Specializes in Nursing Professional Development.

Is it possible that your friends said that they wanted to work part time in their new jobs? Switching to a new specialty often requires a full time committment.

I believe that inappropriate age discrimination ocassionally happens -- but to have it happen multiple times to the same group of people is a little hard to believe. I still think there is information you don't have that would help explain their job-hunting difficulties. Something in the way they are selling themselves is turning propective employers off. You could help them best by helping them learn how to sell themselves better. Perhaps it is simply a matter of learning to interview better.

For example ... I work in a children's hospital. What we look for in an employee is someone who understands the toughness that the job requires. The pace, the technology, the seriousness of the illenesses and sometimes horrible injuries that the children experience, the messy/sometimes abusive family situations, etc. -- often shock people who expect a pediatric environment to be all "sweatness and light." If you friend is selling herself as this cuddly grandma person, she may be inadvertantly sending signals that suggest she has unrealistic expectations of pediatric nursing and is therefore a "high risk" person to hire. Such comments may also suggest that she thinks peds will be less stressful and/or difficult that working adult med/surg. A lot of people have that mistaken idea.

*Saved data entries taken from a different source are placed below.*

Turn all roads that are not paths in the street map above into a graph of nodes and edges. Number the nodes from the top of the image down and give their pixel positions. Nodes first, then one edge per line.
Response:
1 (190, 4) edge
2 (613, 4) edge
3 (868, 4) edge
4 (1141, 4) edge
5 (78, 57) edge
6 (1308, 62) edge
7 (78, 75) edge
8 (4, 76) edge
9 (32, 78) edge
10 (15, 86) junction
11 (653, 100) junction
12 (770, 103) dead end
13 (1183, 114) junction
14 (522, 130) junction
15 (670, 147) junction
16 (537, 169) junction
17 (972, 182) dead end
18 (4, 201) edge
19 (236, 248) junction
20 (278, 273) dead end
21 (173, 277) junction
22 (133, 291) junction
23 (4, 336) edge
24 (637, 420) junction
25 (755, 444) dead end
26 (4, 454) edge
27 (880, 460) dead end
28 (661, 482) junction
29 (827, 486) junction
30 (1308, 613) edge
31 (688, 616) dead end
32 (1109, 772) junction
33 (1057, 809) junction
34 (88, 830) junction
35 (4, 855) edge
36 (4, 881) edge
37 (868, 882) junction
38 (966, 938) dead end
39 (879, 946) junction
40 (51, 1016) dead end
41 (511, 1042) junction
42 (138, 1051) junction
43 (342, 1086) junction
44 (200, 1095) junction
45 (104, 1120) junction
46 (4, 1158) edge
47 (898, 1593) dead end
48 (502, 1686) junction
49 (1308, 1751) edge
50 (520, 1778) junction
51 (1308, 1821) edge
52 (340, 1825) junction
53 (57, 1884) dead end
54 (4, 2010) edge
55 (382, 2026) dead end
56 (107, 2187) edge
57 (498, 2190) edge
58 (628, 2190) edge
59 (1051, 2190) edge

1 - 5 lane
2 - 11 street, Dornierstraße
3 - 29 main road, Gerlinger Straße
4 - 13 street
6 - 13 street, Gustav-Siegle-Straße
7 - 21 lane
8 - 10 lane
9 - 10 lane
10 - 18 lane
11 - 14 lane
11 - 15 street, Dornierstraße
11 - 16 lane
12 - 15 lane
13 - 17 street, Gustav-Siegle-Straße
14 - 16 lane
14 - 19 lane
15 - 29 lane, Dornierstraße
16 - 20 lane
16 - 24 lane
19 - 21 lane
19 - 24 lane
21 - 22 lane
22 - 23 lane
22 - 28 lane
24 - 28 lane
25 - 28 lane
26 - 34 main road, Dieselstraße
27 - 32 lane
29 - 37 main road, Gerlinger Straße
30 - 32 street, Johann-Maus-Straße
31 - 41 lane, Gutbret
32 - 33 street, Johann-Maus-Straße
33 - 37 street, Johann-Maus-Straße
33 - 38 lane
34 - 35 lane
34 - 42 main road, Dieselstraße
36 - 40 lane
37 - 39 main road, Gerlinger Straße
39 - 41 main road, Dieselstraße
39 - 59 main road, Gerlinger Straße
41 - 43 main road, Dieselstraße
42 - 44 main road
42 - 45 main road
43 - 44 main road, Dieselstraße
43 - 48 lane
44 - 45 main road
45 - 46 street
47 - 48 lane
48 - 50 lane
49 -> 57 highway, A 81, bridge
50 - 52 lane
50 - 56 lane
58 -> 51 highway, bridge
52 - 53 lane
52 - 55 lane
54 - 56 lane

When a candidate says she wants to "cuddle the babies" or "nteract with the kids" etc. -- that's a danger/warning sign in an interview. Those types of comments are often the first clue you get that you are dealing with a job applicant who has unrealistic expectations and who is "running away from" adult med/surg to a peds unit thinking it will be easier and less stressful. Making the transition from adults to peds is exceptionally difficult and many med/surg nurses do not successfully make that transition. Your friend may be giving out signals that suggest she would be one of those people who would not successfully make that transition. Not being peds nurses, you (and she) would not be aware that she is sending out those signals.

Again, I suggest that your friends work with someone who has the objectivity and the experience necessary to do some serious career counseling -- assessing their strengths and weaknesses as a job candidate switching specialties (NOT as senior med/surg nurses) and giving them some high-quality, objective feedback. As a caring friend with no experience hiring people in other specialties (and that's a wonderful thing to be), you are not in a position to do that. But you could help them by helping them find someone who could give them that objective feedback.

I wish your friends the best of luck,

llg

Thanks for the input, I can't say I agree with some of the advice posted here, I do know these people were more than qualified for the jobs they wanted and did not get. Each of these nurses took the steps to get what they wanted, it took some big changes for one, but she is happy and so are the others. Teaches me that we just have to be sure we want something and go for it! Have a great day.